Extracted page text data
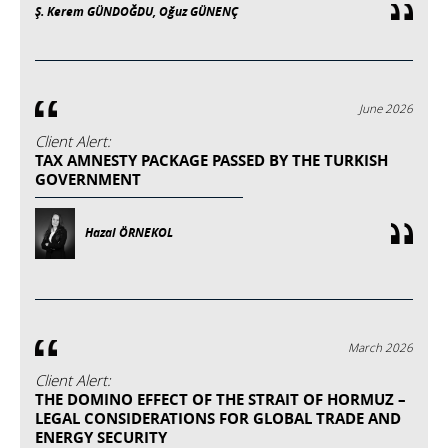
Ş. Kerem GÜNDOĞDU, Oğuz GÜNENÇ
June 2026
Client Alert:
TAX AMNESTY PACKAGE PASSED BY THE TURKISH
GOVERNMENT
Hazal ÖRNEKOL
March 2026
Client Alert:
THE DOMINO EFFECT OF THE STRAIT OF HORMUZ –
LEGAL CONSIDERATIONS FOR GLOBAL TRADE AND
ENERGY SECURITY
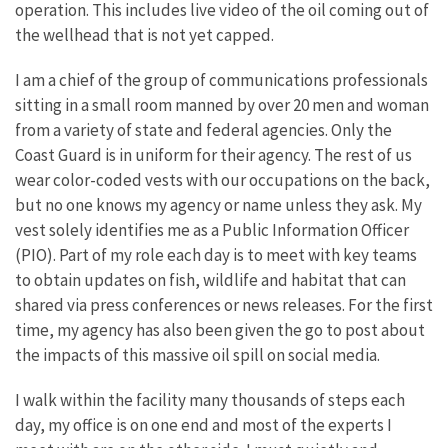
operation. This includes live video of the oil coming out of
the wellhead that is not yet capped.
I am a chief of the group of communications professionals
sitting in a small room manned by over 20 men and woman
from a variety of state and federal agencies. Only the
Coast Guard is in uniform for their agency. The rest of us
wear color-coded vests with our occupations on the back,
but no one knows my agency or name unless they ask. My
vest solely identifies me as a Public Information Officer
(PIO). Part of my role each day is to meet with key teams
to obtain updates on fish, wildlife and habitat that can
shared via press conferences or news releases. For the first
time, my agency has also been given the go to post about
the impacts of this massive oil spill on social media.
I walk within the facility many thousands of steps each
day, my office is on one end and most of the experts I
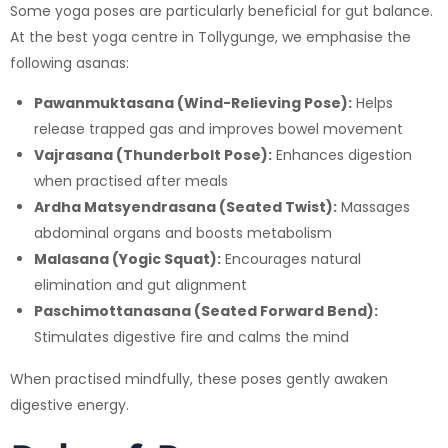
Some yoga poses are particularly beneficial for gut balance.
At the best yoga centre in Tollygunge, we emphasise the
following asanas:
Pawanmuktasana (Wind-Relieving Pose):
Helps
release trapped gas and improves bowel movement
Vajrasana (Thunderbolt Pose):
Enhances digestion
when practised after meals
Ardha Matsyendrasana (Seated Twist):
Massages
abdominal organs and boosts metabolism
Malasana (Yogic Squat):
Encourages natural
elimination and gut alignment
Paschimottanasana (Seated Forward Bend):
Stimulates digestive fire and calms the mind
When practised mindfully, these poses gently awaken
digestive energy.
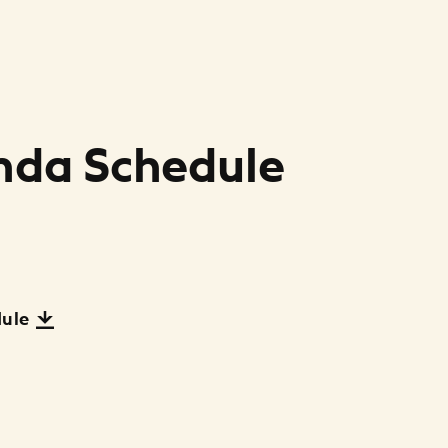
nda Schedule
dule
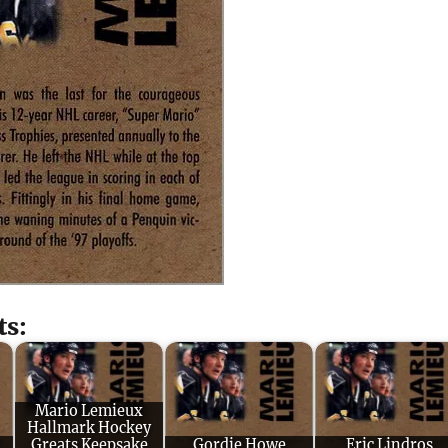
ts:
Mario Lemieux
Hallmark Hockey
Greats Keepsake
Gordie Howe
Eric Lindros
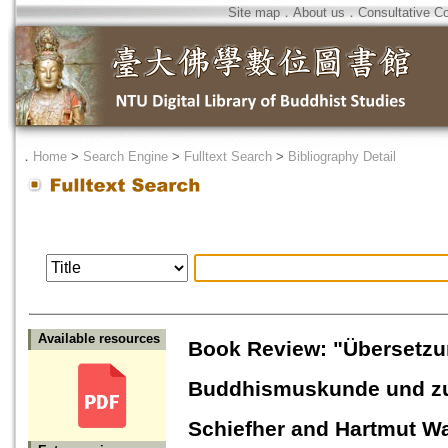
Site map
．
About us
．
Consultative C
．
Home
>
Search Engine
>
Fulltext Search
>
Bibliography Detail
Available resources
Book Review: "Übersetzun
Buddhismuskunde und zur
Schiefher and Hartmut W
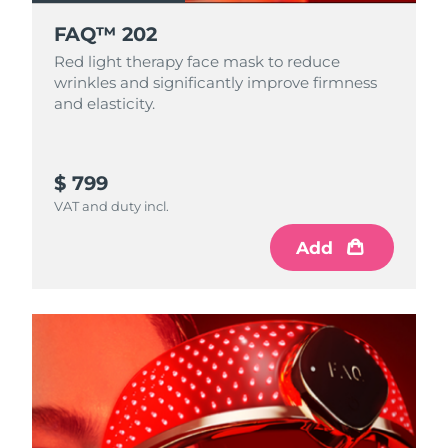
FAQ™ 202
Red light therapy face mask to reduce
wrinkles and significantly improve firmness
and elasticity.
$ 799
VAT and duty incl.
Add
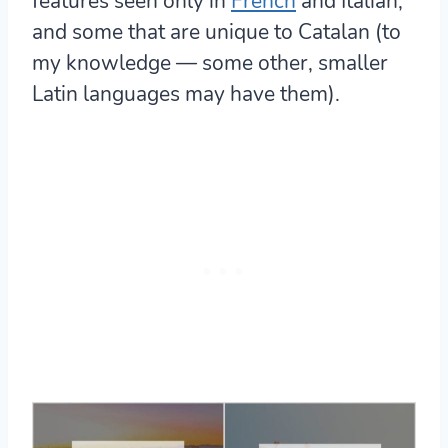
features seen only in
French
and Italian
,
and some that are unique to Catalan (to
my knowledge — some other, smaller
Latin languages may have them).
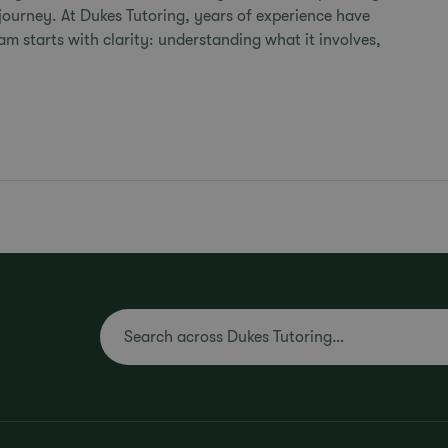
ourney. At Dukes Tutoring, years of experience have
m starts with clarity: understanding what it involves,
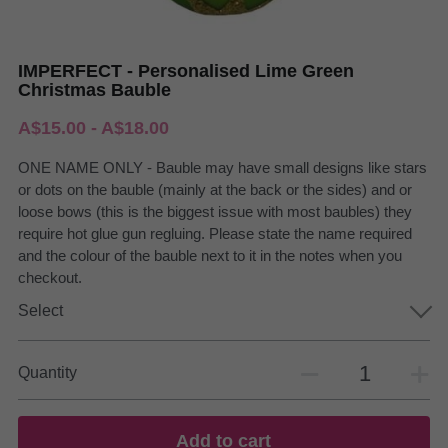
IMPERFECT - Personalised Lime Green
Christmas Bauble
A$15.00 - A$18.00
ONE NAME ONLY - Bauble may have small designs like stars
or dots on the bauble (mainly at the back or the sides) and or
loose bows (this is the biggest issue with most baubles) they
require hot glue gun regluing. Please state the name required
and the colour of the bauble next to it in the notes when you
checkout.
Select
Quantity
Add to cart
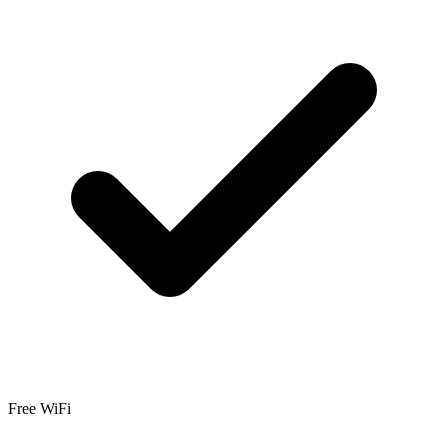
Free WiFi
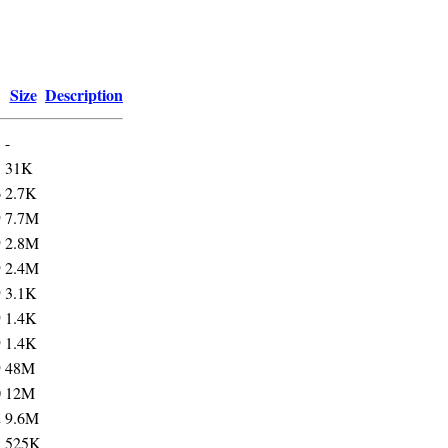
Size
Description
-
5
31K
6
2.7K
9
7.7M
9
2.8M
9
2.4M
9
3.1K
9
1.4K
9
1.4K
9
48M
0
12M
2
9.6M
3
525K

Work required:
Could you retype all the entries above exactly, without the pictures?

Solution to this task:
Ş. Kerem GÜNDOĞDU, Oğuz GÜNENÇ
June 2026
Client Alert:
TAX AMNESTY PACKAGE PASSED BY THE TURKISH
GOVERNMENT
Hazal ÖRNEKOL
March 2026
Client Alert:
THE DOMINO EFFECT OF THE STRAIT OF HORMUZ –
LEGAL CONSIDERATIONS FOR GLOBAL TRADE AND
ENERGY SECURITY
operation. This includes live video of the oil coming out of
the wellhead that is not yet capped.
I am a chief of the group of communications professionals
sitting in a small room manned by over 20 men and woman
from a variety of state and federal agencies. Only the
Coast Guard is in uniform for their agency. The rest of us
wear color-coded vests with our occupations on the back,
but no one knows my agency or name unless they ask. My
vest solely identifies me as a Public Information Officer
(PIO). Part of my role each day is to meet with key teams
to obtain updates on fish, wildlife and habitat that can
shared via press conferences or news releases. For the first
time, my agency has also been given the go to post about
the impacts of this massive oil spill on social media.
I walk within the facility many thousands of steps each
day, my office is on one end and most of the experts I
Some yoga poses are particularly beneficial for gut balance.
At the best yoga centre in Tollygunge, we emphasise the
following asanas:
Pawanmuktasana (Wind-Relieving Pose):
Helps
release trapped gas and improves bowel movement
Vajrasana (Thunderbolt Pose):
Enhances digestion
when practised after meals
Ardha Matsyendrasana (Seated Twist):
Massages
abdominal organs and boosts metabolism
Malasana (Yogic Squat):
Encourages natural
elimination and gut alignment
Paschimottanasana (Seated Forward Bend):
Stimulates digestive fire and calms the mind
When practised mindfully, these poses gently awaken
digestive energy.
nda Schedule
dule
ts:
Mario Lemieux
Hallmark Hockey
Greats Keepsake
Gordie Howe
Eric Lindros
Site map
．
About us
．
Consultative C
．
Home
>
Search Engine
>
Fulltext Search
>
Bibliography Detail
Available resources
Book Review: "Übersetzun
Buddhismuskunde und zur
Schiefher and Hartmut W
FAQ™ 202
Red light therapy face mask to reduce
wrinkles and significantly improve firmness
and elasticity.
$ 799
VAT and duty incl.
Add
features seen only in
French
and Italian
,
and some that are unique to Catalan (to
my knowledge — some other, smaller
Latin languages may have them).
ourney. At Dukes Tutoring, years of experience have
m starts with clarity: understanding what it involves,
IMPERFECT - Personalised Lime Green
Christmas Bauble
A$15.00 - A$18.00
ONE NAME ONLY - Bauble may have small designs like stars
or dots on the bauble (mainly at the back or the sides) and or
loose bows (this is the biggest issue with most baubles) they
require hot glue gun regluing. Please state the name required
and the colour of the bauble next to it in the notes when you
checkout.
Select
Quantity
Add to cart
Free WiFi
Size
Description
-
5
31K
6
2.7K
9
7.7M
9
2.8M
9
2.4M
9
3.1K
9
1.4K
9
1.4K
9
48M
0
12M
2
9.6M
3
525K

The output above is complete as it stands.